An exercise using terraform (for infrastructure as code) to deploy a API Gateway instance which passes requests to Lambda for processing.
In this exercise you're tasked to make a repository that:
- configures aws resources by writing your infrastructure as code.
- stores the infrastructure code within a GitHub repository.
- Write your infrastructure as code with terraform.
- locally store your API keys in a AWS Credentials file for local development.
Note: You should NEVER commit your AWS Access Key and Secret key into your github repository - bots will crawl this and steal access to your account. Guard these keys with your life. If you do make a mistake you can Deactivate the key in the AWS Console, and issue yourself a new one.
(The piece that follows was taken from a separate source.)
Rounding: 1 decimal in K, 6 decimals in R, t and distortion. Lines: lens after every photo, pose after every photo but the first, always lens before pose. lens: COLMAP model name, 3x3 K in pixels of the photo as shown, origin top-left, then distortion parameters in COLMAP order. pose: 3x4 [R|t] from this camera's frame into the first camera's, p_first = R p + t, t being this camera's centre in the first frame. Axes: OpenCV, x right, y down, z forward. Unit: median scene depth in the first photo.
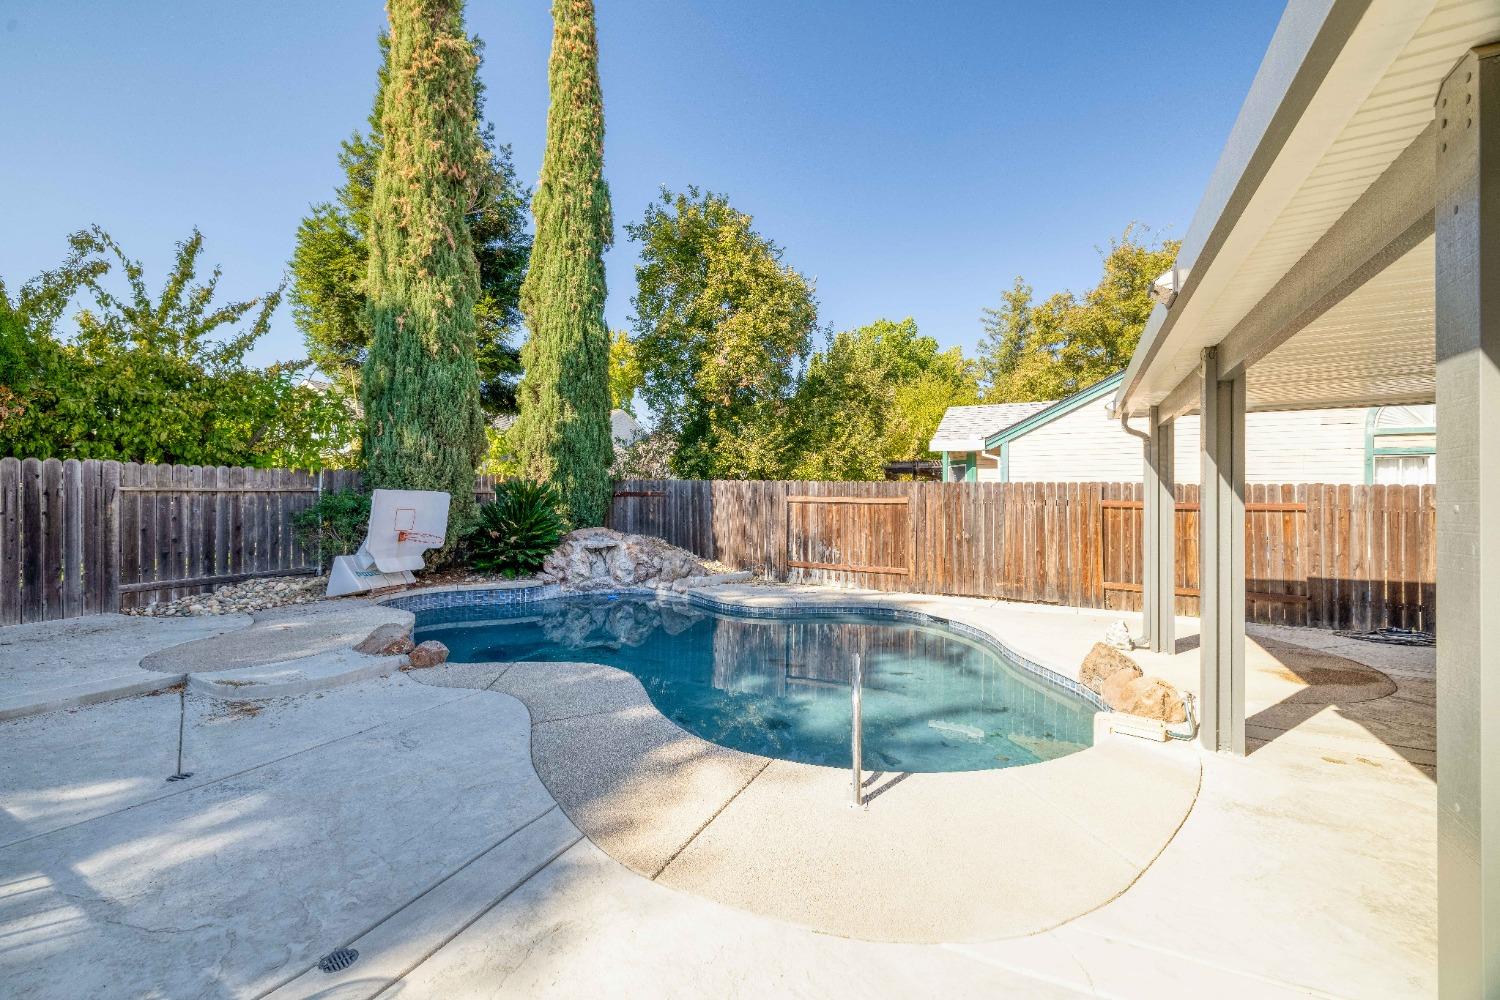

- Look up how to setup your local AWS CLI and configure your AWS security keys in the credientials file.
- Install Terraform
- Look up what terraform init, plan, apply commands do? Getting Started With Terraform
- Setup a S3 bucket (in the console first if you've never done it then) using terraform and view the bucket has shown up in AWS in your browser.
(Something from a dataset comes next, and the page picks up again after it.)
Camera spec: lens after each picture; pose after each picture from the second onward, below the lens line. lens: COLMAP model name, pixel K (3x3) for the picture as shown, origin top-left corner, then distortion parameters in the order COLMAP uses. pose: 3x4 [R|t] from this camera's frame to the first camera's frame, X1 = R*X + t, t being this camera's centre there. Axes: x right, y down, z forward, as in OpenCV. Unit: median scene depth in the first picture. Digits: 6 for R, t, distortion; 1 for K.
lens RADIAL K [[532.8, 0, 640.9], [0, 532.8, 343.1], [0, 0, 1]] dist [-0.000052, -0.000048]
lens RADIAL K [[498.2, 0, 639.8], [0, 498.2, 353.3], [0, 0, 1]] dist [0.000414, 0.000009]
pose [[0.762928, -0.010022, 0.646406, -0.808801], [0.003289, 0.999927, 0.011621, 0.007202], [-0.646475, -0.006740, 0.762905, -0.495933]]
- Delete the S3 bucket from your terraform codebase and add Simple Notification Service instance SNS.
- Run terraform plan and see what the plan output says - how many things are deleted, how many are added?
- Ask your neighbor where they're at, and help them to complete the setup because the next bit we need small teams!
To build the full infrastructure as code for the Serverless API endpoint we shall form a group! There are several peices and you'll be better off working together.
The following tasks need to be done to make a working solution. I've shuffled the instructions so together you have to work out:
- how it hangs together - DIAGRAM!
- how to independently work on bits without depending on each other too much.
- hint: use a whiteboard!
- Work out who has done what - someone new should focus on terraform or something they've used before if possible.
- when you have the order, which steps can you implement in a simple way to get most of it working end to end then improve from there?
Steps:
- A: ZIP the lambda code and commit it into your Github repo where the Lambda code lives (lookup the zip format AWS requires).
- B: Make a API Gateway resource defined in terraform.
- C: Connect the API Gateway to the Lambda in terraform.
- D: Make the CircleCI job push the Lambda zip file into a S3 bucket anytime someone commits.
- E: Create a Lambda function resource defined in terraform.
- I: Make a branch on this repository to hold all infrastructure as code artifacts.
- F: Check the terraform repository does not have AWS Secret + Access keys (if it does revoke them immediately).
- G: Make a S3 bucket that the Lambda code lives in.
- H: Make code for the lambda function to run (use your previous JSON response lambda or make a simple hello world one).
- J: Get all team members Added to CodersUK on Github
Note: Realistically you'd want CircleCI to checkout the code, make the zip then upload it to S3. The zipping process is actually overly fiddly so I've left this as optional - it's really just icing on the cake so lets bake the cake and not burn it first. Z - Make CircleCI ZIP the files as part of the build job and remove the zip file from the github repo.
- Chill (eh really? I thought you came here to learn).
- I can't beleive you finished early, maybe you're actually entired to Chill! Nice work!
- Look up what Terraform Backend State is, why you might you use it?